Winter can be a really pretty time of year. For me this weekend, the temperatures were comfortable, the sun was breaking through the clouds, and a nice gentle snow was peacefully falling.
However, the prettiness is just covering a different reality. Friday was warm and sunny; the snow melted and refroze perfectly smooth, which is now covered with a light dusting of snow. Slippery, to say the least; also potentially dangerous. Walking today was treacherous; what lay beneath the surface made the pretty appearance inauthentic.
This got me thinking about how things are presented, and how things really are. It got me thinking about how that can relate to the church. As a whole, we as the church try to be welcoming, loving, well, we try to be churchy. Yet there are times when we let others down. We aren’t welcoming, we’ve allowed bad behaviour to continue, we express negativity, we gossip.
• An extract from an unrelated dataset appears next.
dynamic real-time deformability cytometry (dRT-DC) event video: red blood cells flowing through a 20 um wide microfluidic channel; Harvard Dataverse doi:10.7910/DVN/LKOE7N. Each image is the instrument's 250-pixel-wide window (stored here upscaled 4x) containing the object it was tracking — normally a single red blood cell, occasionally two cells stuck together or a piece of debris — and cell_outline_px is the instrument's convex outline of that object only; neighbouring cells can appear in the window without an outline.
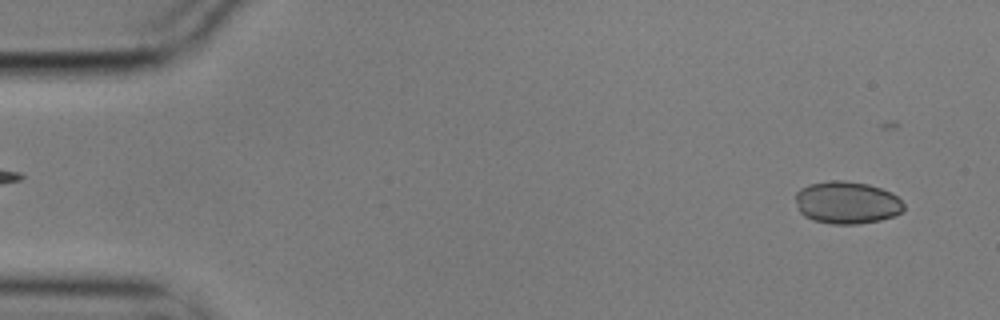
{"species": "common noctule bat (a hibernating species)", "species_latin": "Nyctalus noctula", "temperature_condition": "cold", "stored_images_in_passage": 24, "camera_frame_rate_fps": 3000, "um_per_image_px": 0.085, "animal": {"sex": "male", "body_mass_g": 17.9}, "frame": {"image": 1, "passage_image": 2, "time_ms": 0.333, "image_size_px": [1000, 320], "cell_outline_px": [[904, 208], [900, 212], [892, 216], [880, 220], [856, 224], [832, 224], [812, 220], [804, 216], [800, 212], [796, 200], [796, 192], [800, 188], [808, 184], [832, 180], [844, 180], [868, 184], [892, 192], [904, 204]], "centroid_in_image_um": [71.96, 17.21], "position_along_channel_um": 13.0, "area_um2": 26.76}}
Once, on holiday, I was warmly welcomed into a church for worship, then immediately kicked out of the pew I’d chosen to sit in by a rather cranky gentleman. What shocked me the most was the reaction of other regulars around him, when I stood up to leave: “Oh, that just so-and-so, he’s always been that way.” Um, maybe, but that doesn’t make it okay.
A friend share her experience where she was told to lock up her son in a cage if she ever wanted to come back to church – and this was a community that advertised itself as ‘child-friendly.’
What lies beneath the surface is real, and needs to be addressed. I expect we have all experienced, or heard of, some story that demonstrates the church not quite living up to it’s mandate of sharing the light of Christ in the world. It starts pretty, but underneath the surface… well.
However, I also expect we all have stories of examples of how the church HAS done well; when the surface merely reflects all that lies beneath.
Today a friend shared his experience, where after the homeless feeding programme was done he invited a man with nowhere else to go to his office to pass the afternoon; he was told “days like today, where people are kind, feel like home.”
Earlier this month Toronto’s Holy Trinity parish held a memorial for a man who had died on the street, thereby opening it’s doors and it’s heart as a place for friends to mourn without judgment.
There are countless examples of the church doing well, and living it’s mission authentically. The church can be pretty – on the surface, and underneath. The church IS pretty when it is authentic and true.
I believe the challenge is ours to make sure that what is demonstrated is pretty; and that what is pretty is authentic. Let’s be intentional about how we are church: how we treat one another, how we welcome the stranger, how we deal with conflict, how we discuss budgets. Whatever we do, we are called to do it in love, in faith, in hope. I pray – especially in AGM season! – that we recognise this responsibility to show the world who we really are.